Q1. Many thanks for once again offering a best practice hybrid AGM this year which allows your 13,000 retail shareholders to participate from all over Australia. Please do the same with the upcoming scheme meeting. It is also good that the full webcast of last year's AGM is available on your website. Please continue that practice. The only two minor improvements would be disclosing the proxy votes earlier to the ASX along with the formal addresses and embracing scheme-like voting disclosure in the poll outcome announcement so we can see how many shareholders voted for and against each item. Can you do that today as a practice run for the upcoming scheme vote? Our own share registry provider Computershare embraced this change at its own AGM last year.
Answer: The question wrangler butchered this although I was late back from a vets cricket lunch and therefore lobbed this into the LTI grant resolution which wasn't actually relevant. Watch video of exchange via Twitter.
Q2. Gold Fields has a market cap of $28.3 billion and is listed on the NYSE and the JSE. Did we think about asking for a scrip option, board representation or for the company to add an ASX listing so that Australian investors in Gold Road Resources can remain exposed to our assets and not face a big capital gains tax event from this all cash $3.7 billion takeover.
Answer: The chair Tim Netscher claimed Australian investors didn't want to be exposed to a South African listed company so they didn't push for this. Watch video of exchange via Twitter.

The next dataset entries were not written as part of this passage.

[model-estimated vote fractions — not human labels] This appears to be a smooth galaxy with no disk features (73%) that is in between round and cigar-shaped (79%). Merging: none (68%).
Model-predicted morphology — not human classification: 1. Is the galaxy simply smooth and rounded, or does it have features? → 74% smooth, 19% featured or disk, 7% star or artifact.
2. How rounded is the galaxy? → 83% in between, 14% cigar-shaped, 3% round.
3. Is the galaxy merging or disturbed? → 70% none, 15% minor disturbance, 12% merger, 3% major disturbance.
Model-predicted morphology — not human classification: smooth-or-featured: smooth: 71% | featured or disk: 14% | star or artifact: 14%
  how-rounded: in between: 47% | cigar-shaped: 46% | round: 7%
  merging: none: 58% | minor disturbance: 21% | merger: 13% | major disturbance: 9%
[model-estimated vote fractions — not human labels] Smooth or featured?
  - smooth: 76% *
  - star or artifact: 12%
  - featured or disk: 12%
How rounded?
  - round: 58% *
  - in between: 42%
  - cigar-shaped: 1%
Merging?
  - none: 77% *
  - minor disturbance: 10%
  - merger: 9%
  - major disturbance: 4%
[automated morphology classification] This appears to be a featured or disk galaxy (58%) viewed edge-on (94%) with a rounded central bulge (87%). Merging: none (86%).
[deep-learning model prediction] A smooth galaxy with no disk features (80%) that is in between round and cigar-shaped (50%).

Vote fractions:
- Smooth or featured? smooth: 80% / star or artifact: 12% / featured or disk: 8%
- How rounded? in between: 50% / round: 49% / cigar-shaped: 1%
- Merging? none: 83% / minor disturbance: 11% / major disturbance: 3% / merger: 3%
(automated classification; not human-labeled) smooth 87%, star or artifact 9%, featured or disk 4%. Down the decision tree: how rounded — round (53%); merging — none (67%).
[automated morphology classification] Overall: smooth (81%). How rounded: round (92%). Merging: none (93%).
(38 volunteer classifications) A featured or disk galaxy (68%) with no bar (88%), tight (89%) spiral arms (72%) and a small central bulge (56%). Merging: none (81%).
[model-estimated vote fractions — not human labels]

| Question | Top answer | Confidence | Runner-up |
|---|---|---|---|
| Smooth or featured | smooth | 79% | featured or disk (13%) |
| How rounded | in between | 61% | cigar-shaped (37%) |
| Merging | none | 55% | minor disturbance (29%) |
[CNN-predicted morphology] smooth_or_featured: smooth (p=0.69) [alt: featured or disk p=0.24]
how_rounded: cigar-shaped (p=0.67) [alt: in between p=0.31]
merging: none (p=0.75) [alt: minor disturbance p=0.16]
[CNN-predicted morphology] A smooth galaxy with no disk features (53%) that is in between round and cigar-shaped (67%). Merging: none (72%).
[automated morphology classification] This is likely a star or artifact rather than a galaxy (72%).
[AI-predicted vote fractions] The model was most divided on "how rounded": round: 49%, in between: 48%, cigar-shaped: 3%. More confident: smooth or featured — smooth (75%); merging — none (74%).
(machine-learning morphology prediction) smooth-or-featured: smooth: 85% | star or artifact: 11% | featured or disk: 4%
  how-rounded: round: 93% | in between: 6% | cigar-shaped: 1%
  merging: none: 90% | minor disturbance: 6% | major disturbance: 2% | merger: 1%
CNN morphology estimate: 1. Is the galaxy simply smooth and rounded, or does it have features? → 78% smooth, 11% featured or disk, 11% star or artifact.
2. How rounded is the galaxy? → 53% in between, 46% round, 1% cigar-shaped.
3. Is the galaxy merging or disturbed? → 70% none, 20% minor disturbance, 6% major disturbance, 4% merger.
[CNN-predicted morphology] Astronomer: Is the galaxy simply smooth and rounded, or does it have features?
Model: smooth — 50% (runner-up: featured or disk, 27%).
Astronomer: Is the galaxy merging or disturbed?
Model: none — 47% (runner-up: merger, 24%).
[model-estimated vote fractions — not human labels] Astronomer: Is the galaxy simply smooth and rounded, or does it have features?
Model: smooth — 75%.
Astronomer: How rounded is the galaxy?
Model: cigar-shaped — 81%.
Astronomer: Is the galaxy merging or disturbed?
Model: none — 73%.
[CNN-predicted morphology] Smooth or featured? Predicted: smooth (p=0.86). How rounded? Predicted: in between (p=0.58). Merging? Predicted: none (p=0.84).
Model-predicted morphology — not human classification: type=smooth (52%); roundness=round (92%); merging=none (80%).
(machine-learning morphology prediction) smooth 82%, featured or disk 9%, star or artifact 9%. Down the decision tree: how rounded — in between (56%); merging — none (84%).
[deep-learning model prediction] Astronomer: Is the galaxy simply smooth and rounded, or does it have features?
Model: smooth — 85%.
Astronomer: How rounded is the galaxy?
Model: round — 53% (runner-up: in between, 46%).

Q3. It is very unusual to have 4 institutional shareholders - Unisuper, Yarra Capital, First Sentier and Perpetual - enter into side agreements with Gold Fields committing to sell their combined 7.5% stake in Gold Roads to Gold Fields before the agreed deal was announced to the ASX on May 5. Could the chair please explain whether any of our directors or management were involved in facilitating these discussions and whether these pre-commitments were influential in persuading the board to agree to the scheme at $3.40 per share. Were we surprised that Gold Fields was able to rustle up so many willing sellers at a time when the universe of ASX listed companies is rapidly shrinking with this unprecedented recent deluge of takeovers.
Answer: The chair said the board had no involvement with these side deals which are not unusual in takeover situations. Watch video of exchange via Twitter, plus these additional comments from the chair saying he was "mildly surprised" they did this.
Q4. Do we really need to approve this with a full takeover in the works? Why not just abandon this item of business as redundant?